April 8, 2008 Posted by | Google | , | Leave a comment

Searchers prefer blended search results

Bill Morrison at ThinkPanmure (formerly ThinkEquity) just forwarded me an interesting article on users preference for blended search over vertical search (image, news, video) by (study conducted by Jupiter Research). In this case vertical search refers to images, news, and video, not sports, finance, health, travel, etc. (so this supports PlayerSearch’s approach of using blended search results that currently include sports news, videos, photos and stats; we do not force users to search by one of those categories although they can click the View More link to dive deeper into most of the content categories).

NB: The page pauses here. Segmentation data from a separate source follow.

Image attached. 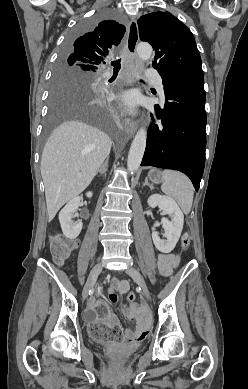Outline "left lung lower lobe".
<instances>
[{"instance_id": "obj_1", "label": "left lung lower lobe", "mask_w": 248, "mask_h": 389, "mask_svg": "<svg viewBox=\"0 0 248 389\" xmlns=\"http://www.w3.org/2000/svg\"><path fill=\"white\" fill-rule=\"evenodd\" d=\"M165 106L155 105L159 124L148 130L141 165L185 173L198 191L205 165L206 111L203 73L163 82Z\"/></svg>"}]
</instances>
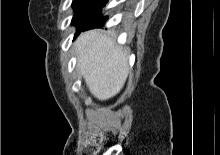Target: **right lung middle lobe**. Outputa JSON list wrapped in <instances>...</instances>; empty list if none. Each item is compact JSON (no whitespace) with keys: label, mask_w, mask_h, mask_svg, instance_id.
<instances>
[{"label":"right lung middle lobe","mask_w":220,"mask_h":155,"mask_svg":"<svg viewBox=\"0 0 220 155\" xmlns=\"http://www.w3.org/2000/svg\"><path fill=\"white\" fill-rule=\"evenodd\" d=\"M107 0H74L72 7L74 16L72 22L79 28L89 24L101 15Z\"/></svg>","instance_id":"obj_1"}]
</instances>
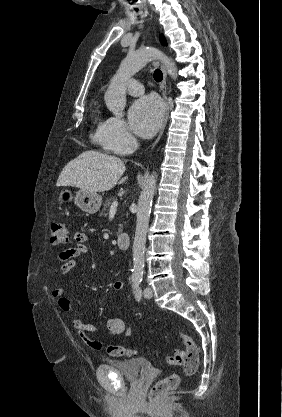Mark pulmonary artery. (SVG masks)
Segmentation results:
<instances>
[{
    "label": "pulmonary artery",
    "instance_id": "obj_1",
    "mask_svg": "<svg viewBox=\"0 0 282 417\" xmlns=\"http://www.w3.org/2000/svg\"><path fill=\"white\" fill-rule=\"evenodd\" d=\"M126 89L131 95L134 96L140 95L144 91L142 83L136 79H129L126 82Z\"/></svg>",
    "mask_w": 282,
    "mask_h": 417
}]
</instances>
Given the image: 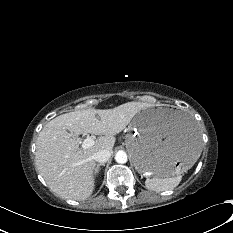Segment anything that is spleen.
<instances>
[{
    "label": "spleen",
    "mask_w": 233,
    "mask_h": 233,
    "mask_svg": "<svg viewBox=\"0 0 233 233\" xmlns=\"http://www.w3.org/2000/svg\"><path fill=\"white\" fill-rule=\"evenodd\" d=\"M181 178H182V176L180 173H178L174 176H168V177H164V178L154 177L151 179H147L145 181V185H146L147 189H149V190L160 192V191L173 189L174 187H176L179 184V182L181 181Z\"/></svg>",
    "instance_id": "obj_1"
}]
</instances>
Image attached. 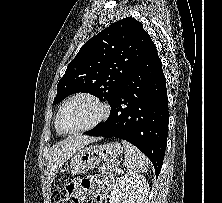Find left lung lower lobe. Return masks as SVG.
Wrapping results in <instances>:
<instances>
[{"mask_svg": "<svg viewBox=\"0 0 222 203\" xmlns=\"http://www.w3.org/2000/svg\"><path fill=\"white\" fill-rule=\"evenodd\" d=\"M110 107L108 119L84 134L132 143L150 159L158 176L167 142L168 99L162 63L152 40Z\"/></svg>", "mask_w": 222, "mask_h": 203, "instance_id": "obj_1", "label": "left lung lower lobe"}]
</instances>
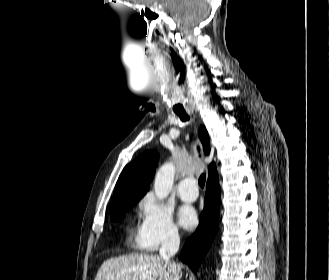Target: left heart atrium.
<instances>
[{"instance_id": "39dd6f15", "label": "left heart atrium", "mask_w": 329, "mask_h": 280, "mask_svg": "<svg viewBox=\"0 0 329 280\" xmlns=\"http://www.w3.org/2000/svg\"><path fill=\"white\" fill-rule=\"evenodd\" d=\"M178 220L182 227L192 229L197 224L196 211L189 205H183L178 210Z\"/></svg>"}]
</instances>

Here is one of the charts:

Vertical search not prevantly used on major search engines

The article outlines some interesting stats that point to users preferring blended search results that include images, news and video directly in the search results page as opposed to having to click links to get only news or only images or only videos. This finding is well known, but it is always good to find hard numbers outlining users behavior.

April 8, 2008 Posted by | Google, Universal Search | , | Leave a comment

Like the boiled frog, Google is slowly becoming a destination site…

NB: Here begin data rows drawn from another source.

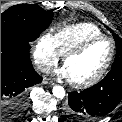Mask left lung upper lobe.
Masks as SVG:
<instances>
[{
    "mask_svg": "<svg viewBox=\"0 0 122 122\" xmlns=\"http://www.w3.org/2000/svg\"><path fill=\"white\" fill-rule=\"evenodd\" d=\"M110 31L112 32V30ZM113 37L116 43V56L111 69L118 66H122V39L116 34H113Z\"/></svg>",
    "mask_w": 122,
    "mask_h": 122,
    "instance_id": "obj_1",
    "label": "left lung upper lobe"
}]
</instances>
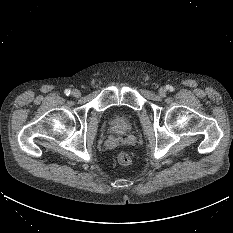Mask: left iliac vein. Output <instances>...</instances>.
I'll return each mask as SVG.
<instances>
[{
	"mask_svg": "<svg viewBox=\"0 0 233 233\" xmlns=\"http://www.w3.org/2000/svg\"><path fill=\"white\" fill-rule=\"evenodd\" d=\"M159 94H160L161 96H164V95L166 94V89H165L164 87L160 88V89H159Z\"/></svg>",
	"mask_w": 233,
	"mask_h": 233,
	"instance_id": "obj_1",
	"label": "left iliac vein"
}]
</instances>
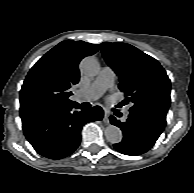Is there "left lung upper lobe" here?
Returning <instances> with one entry per match:
<instances>
[{
    "label": "left lung upper lobe",
    "instance_id": "left-lung-upper-lobe-1",
    "mask_svg": "<svg viewBox=\"0 0 194 193\" xmlns=\"http://www.w3.org/2000/svg\"><path fill=\"white\" fill-rule=\"evenodd\" d=\"M106 62L119 76V89L130 111L166 115L170 106L171 83L166 71L153 57L126 43L101 44Z\"/></svg>",
    "mask_w": 194,
    "mask_h": 193
}]
</instances>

…as soon as they integrate Double-click, my bet is this pace will quicken. Comscore released preliminary data today during the Orion Panel on Universal Search at SES that showed users clicked on links and ads less often when universal search results where included along with the ten blue links. This is not surprising as Google has begun injecting content into the search results such as video, news, stock charts, etc., all of which “get the user to their answer faster”. That is good for the user on the surface…but clicks on ads drops as well which is bad for revenue…unless you replace those CPC ads with CPM ads (enter Double-click). There are three basic types of search – navigational, informational and transactional. The transactional search (Cars) is ideal for CPC and represents the most profitable search category for Google. Informational searches (News on Brett Favre) are not as profitable using CPC monetization and my bet is that Google will start experimenting with inserting CPM based ads from Double-click into informational search results to increase revenue per search.

As John Battelle points out here, over the past few years Google has added YouTube, Google News, Google Maps and Knol…all destinations and all falling into the category of “informational” searches. Google is becoming a destination just like Yahoo. They are a media company and want to keep their users attention in order to increase ad revenue. Knol is a perfect example…Wikipedia is hugely successful…Google is not content with capturing the search revenue generated by simply sending users to WikiPedia. My guess is that most searches that end up at Wikipedia are informational searches, so these searches are not as profitable for Google. By creating its own version of WikiPedia, Google can keep this traffic and monetize it beyond the search results page, or the “second click” as John Battelle refers to it (and my guess is with CPM ads).

Universal search is, in theory, better for the user if they find their answer faster. However, if Universal search places preferential treatment for Google content that may be inferior (Knol, Google Finance) to the content on other sites (Wikipedia, Yahoo Finance), then the user ultimately loses. This also sets search back ten years when “sponsored” search results where always at the top of search results and users where uncertain if they were clicking on a link because it was the best result or because that publisher paid for placement. Part of why Google beat all the other search engines was because they clearly delineated between organic and paid results. Google is becoming its own sponsored result and walking a fine line with objectivity in its results.